ScriptLog "* All script parameters have been specified, proceeding ..."
apiPassword=$(decryptPassword ${apiPasswordEncrypted} ${Salt} ${Passphrase})
ScriptLog "* Extension Attribute Name: ${eaName}"
ScriptLog "* Extension Attribute New Value: ${eaValue}"
if [ ${eaValue} == "None" ]; then
ScriptLog "* Extension Attribute Value is 'None'; remove value ${eaName}"
eaValue=""
fi
# Read current value ...
apiRead=`curl -H "Accept: text/xml" -sfu ${apiUsername}:${apiPassword} ${apiURL}/JSSResource/computers/udid/${computerUDID}/subset/extension_attributes | xmllint --format - | grep -A3 "<name>${eaName}</name>" | awk -F'>|<' '/value/{print $3}'`
ScriptLog "* Extension Attribute ${eaName}'s Current Value: ${apiRead}"
# Construct the API data ...
apiData="<computer><extension_attributes><extension_attribute><name>${eaName}</name><value>${eaValue}</value></extension_attribute></extension_attributes></computer>"
apiPost=`curl -H "Content-Type: text/xml" -sfu ${apiUsername}:${apiPassword} ${apiURL}/JSSResource/computers/udid/${computerUDID} -d "${apiData}" -X PUT`
/bin/echo ${apiPost}
# Read the new value ...
apiRead=`curl -H "Accept: text/xml" -sfu ${apiUsername}:${apiPassword} ${apiURL}/JSSResource/computers/udid/${computerUDID}/subset/extension_attributes | xmllint --format - | grep -A3 "<name>${eaName}</name>" | awk -F'>|<' '/value/{print $3}'`
ScriptLog "* Extension Attribute ${eaName}'s New Value: ${apiRead}"

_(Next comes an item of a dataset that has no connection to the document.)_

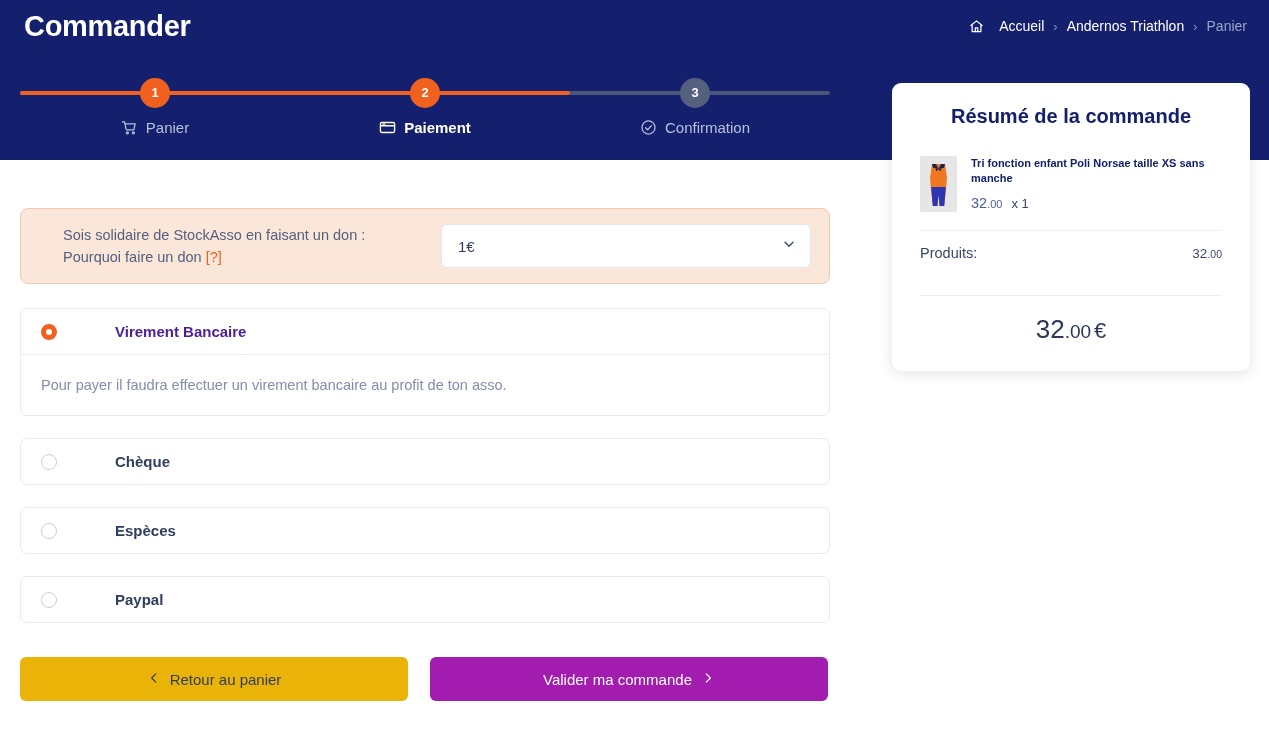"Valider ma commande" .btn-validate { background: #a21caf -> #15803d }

ScriptLog "--- Completed setting a computer's Extension Attribute via the API ---"
# Re-direct logging to the JSS
exec 1>&3 2>&4
/bin/echo >&1 "${eaName} changed to ${eaValue}"
else
ScriptLog "Error: Parameters 4, 5, 6 and 7 not populated; exiting."
# Re-direct logging to the JSS
exec 1>&3 2>&4
/bin/echo >&1 "Error: Parameters 4, 5, 6 and 7 not populated; exiting."
exit 3
fi
exit 0
Posted on 06-30-2018 05:26 PM
@elliotjordan Finally took your advice and posted this on GitHub.
Posted on 11-14-2019 02:24 PM
The GitHub page includes a link to the JNUC 2019 Keynote file and YouTube presentation.
Posted on 01-16-2021 09:25 AM
Tip: Refresh Self Service when a user opts-in / opts-out.